**Stated task 1**:
In the Diego Sanchez text, who is Sanchez's opponent in his UFC on FUEL main event?

**Text excerpt**:
● ● ● ● ●
From Nightmare to Dream – The Quotable Diego Sanchez

If there’s one thing practically every mixed martial arts writer can say, it’s that there’s no such thing as a bad Diego Sanchez interview. When The Ultimate Fighter season one winner and former world title challenger gets rolling (and it usually…

UFC welterweight Diego SanchezIf there’s one thing practically every mixed martial arts writer can say, it’s that there’s no such thing as a bad Diego Sanchez interview. When The Ultimate Fighter season one winner and former world title challenger gets rolling (and it usually doesn’t take much), it’s best to just set up your recorder and let him roll, because you’re about to get enough quotes to last you for a week’s full of stories. With his UFC on FUEL main event against Jake Ellenberger approaching a week from today, here’s a sampling of memorable musings from “The Dream.”

THE GOALS HAVE NEVER CHANGED (2005)

“I’m not here to be the fifth best or the second best in the world.  I’m here to be the best in the world, hands down.  If I set my expectations lower than that, I wouldn’t be a champion.
 
NEVER PERSONAL (2005)

“It’s business when I go in there.  I look at this as my career, as my life.  I’ve got my mom and my dad – my dad who works construction – and I want to have money for them to retire.  I want to end all the hard work and I want to be there for stuff like that.  I think about the reasons why I’m fighting and stuff like that.  So a little thing like that – trying to distract me by getting me mad – that’s not gonna throw me off my goal.”
 
THE ART OF WAR (2005)

 “This is my art.  It’s my body, my mind, and my spirit, and when I go into the ring I look at it as war. I look at it like he’s trying to take my job from me, trying to take the money I’ve put on the table for food, and basically trying to take my life away.  So when I go in there, I go in there with the mentality that once they lock that door, I’m going in there and fighting for my life.  And when you’re fighting for your life, what else do you got?” 
 
ORIGINS (2005)
● ● ● ● ●
**Stated task 2**:
Which lines of the entries contain the string "kern"? Locate and copy each one, matching case exactly.

**Record excerpts**:
● ● ● ● ●
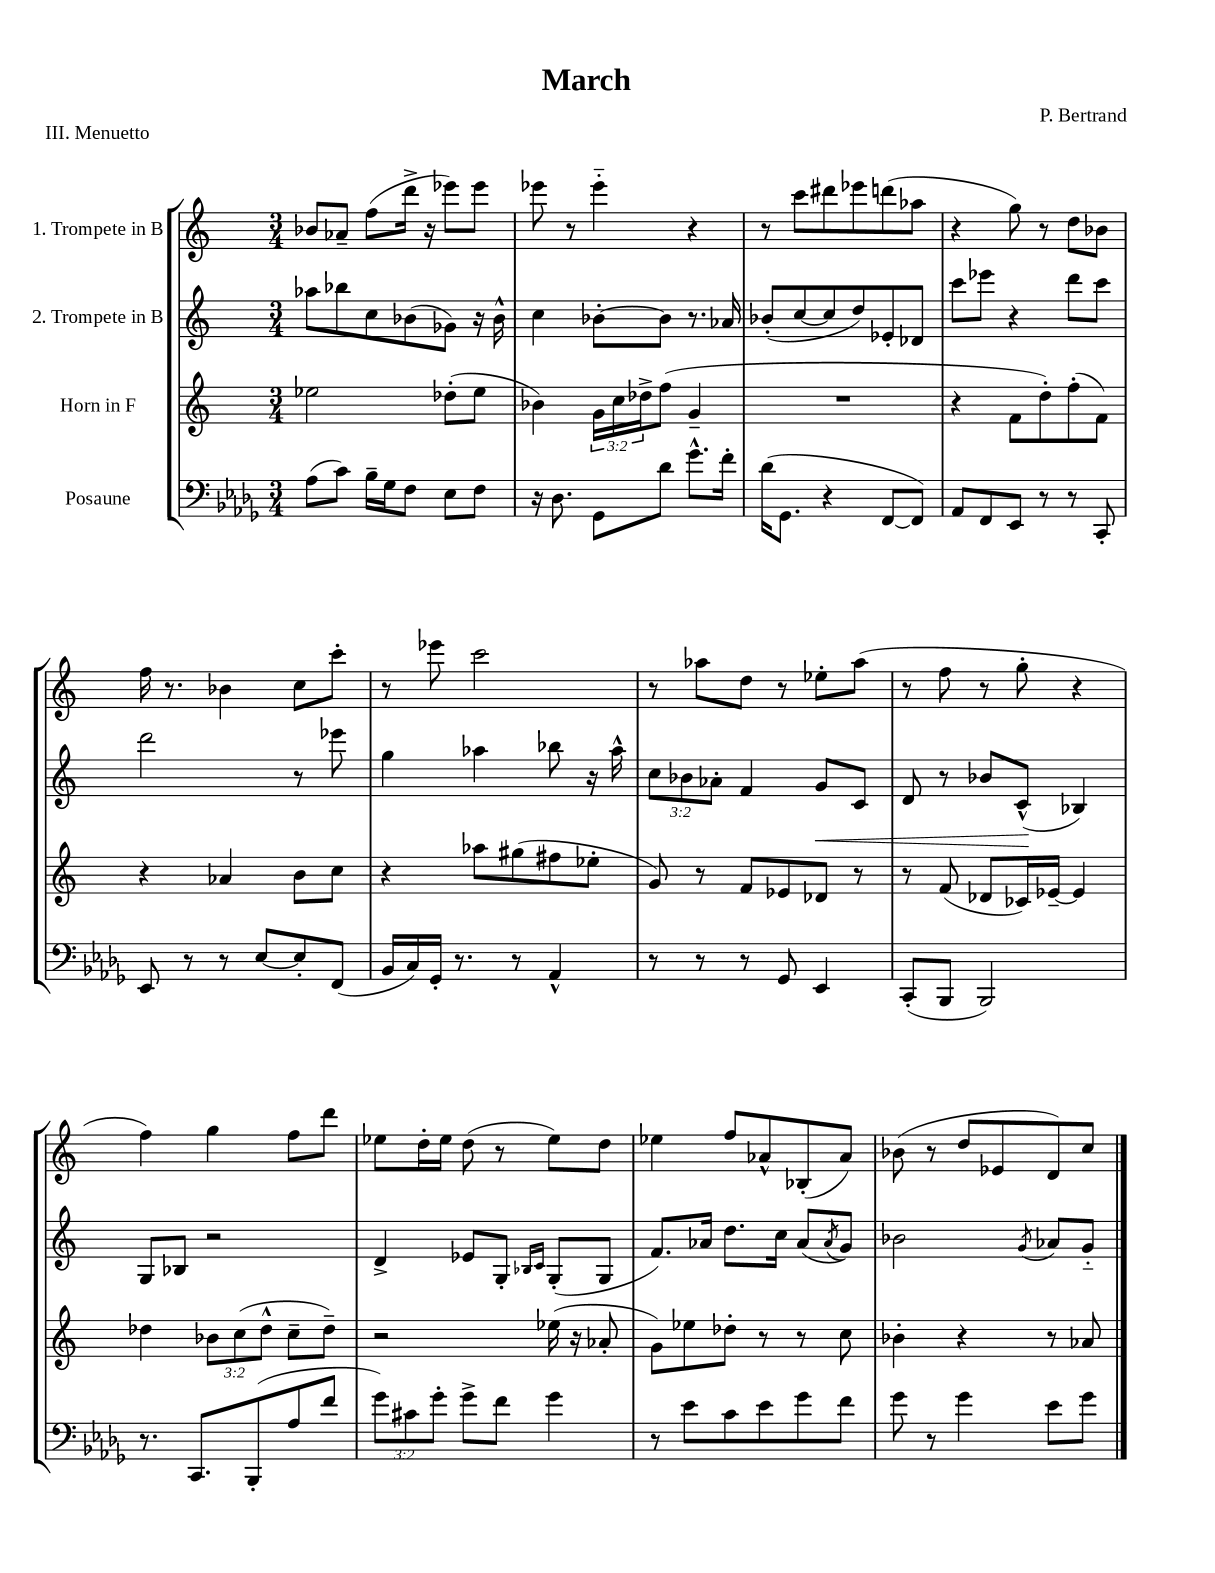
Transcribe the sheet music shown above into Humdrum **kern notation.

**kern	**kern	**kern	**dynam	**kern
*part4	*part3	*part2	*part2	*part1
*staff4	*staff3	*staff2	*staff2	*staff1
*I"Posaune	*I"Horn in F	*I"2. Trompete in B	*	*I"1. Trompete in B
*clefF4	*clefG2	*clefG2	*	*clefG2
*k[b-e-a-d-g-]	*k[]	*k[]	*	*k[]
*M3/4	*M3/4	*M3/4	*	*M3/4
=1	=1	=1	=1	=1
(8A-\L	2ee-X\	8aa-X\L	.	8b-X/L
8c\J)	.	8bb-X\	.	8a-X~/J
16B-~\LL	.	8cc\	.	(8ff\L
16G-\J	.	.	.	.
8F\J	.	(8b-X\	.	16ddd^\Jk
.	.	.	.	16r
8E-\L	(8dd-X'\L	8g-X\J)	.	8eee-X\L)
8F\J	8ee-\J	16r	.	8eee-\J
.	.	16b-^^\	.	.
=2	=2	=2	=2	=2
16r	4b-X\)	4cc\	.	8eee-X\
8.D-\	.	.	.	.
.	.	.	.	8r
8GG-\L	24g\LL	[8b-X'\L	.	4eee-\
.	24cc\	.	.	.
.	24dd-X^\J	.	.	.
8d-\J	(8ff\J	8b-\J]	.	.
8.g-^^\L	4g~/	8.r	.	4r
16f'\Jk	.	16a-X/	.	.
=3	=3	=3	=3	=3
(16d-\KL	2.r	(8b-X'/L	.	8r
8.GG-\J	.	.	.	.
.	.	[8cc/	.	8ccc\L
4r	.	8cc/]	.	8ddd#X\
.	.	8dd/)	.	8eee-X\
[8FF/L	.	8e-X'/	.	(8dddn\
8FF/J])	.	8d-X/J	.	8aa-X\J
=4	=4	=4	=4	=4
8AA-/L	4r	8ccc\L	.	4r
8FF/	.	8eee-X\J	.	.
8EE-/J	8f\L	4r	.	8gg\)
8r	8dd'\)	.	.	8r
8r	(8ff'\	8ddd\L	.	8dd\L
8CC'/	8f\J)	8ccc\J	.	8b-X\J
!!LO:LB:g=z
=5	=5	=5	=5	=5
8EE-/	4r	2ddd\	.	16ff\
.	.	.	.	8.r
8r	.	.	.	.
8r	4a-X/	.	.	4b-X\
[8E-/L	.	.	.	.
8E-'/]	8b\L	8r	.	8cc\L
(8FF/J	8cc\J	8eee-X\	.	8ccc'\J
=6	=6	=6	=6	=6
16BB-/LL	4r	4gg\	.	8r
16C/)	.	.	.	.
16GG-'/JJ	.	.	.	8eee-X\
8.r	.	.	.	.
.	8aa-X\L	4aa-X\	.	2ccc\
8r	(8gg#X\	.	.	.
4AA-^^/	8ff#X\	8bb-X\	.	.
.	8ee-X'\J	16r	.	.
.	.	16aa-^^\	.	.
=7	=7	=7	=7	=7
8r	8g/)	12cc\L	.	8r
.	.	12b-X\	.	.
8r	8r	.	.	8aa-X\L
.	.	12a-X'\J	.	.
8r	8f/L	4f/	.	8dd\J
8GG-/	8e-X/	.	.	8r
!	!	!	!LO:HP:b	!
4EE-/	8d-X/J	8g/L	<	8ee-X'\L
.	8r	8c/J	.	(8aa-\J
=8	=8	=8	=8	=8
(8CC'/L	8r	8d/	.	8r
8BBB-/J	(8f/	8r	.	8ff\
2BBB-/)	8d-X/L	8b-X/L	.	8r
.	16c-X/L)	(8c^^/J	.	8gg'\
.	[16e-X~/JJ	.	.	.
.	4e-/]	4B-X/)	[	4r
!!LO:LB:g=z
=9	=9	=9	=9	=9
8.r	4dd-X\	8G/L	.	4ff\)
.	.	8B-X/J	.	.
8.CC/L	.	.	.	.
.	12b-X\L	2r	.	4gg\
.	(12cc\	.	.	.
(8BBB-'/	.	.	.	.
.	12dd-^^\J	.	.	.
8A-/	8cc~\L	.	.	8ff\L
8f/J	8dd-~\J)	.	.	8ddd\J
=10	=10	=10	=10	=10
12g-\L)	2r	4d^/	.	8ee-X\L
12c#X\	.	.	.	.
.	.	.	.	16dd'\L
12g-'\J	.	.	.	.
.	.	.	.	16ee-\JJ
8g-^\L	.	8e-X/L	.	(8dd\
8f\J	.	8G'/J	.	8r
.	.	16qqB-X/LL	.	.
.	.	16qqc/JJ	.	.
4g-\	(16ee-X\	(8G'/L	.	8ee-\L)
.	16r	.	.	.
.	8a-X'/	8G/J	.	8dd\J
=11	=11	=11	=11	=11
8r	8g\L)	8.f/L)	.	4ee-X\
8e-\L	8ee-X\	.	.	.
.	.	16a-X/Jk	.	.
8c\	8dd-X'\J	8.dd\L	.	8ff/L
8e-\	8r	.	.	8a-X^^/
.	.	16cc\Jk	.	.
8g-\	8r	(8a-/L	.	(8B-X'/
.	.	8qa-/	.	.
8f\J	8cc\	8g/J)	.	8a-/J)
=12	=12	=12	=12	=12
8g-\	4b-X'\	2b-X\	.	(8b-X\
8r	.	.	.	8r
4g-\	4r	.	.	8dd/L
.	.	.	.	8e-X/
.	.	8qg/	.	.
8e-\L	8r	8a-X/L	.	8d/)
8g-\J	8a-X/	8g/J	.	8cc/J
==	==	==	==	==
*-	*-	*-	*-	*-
● ● ● ● ●
**Correct output 1**:
Jake Ellenberger

**Correct output 2**:
Transcribe the sheet music shown above into Humdrum **kern notation.
**kern	**kern	**kern	**dynam	**kern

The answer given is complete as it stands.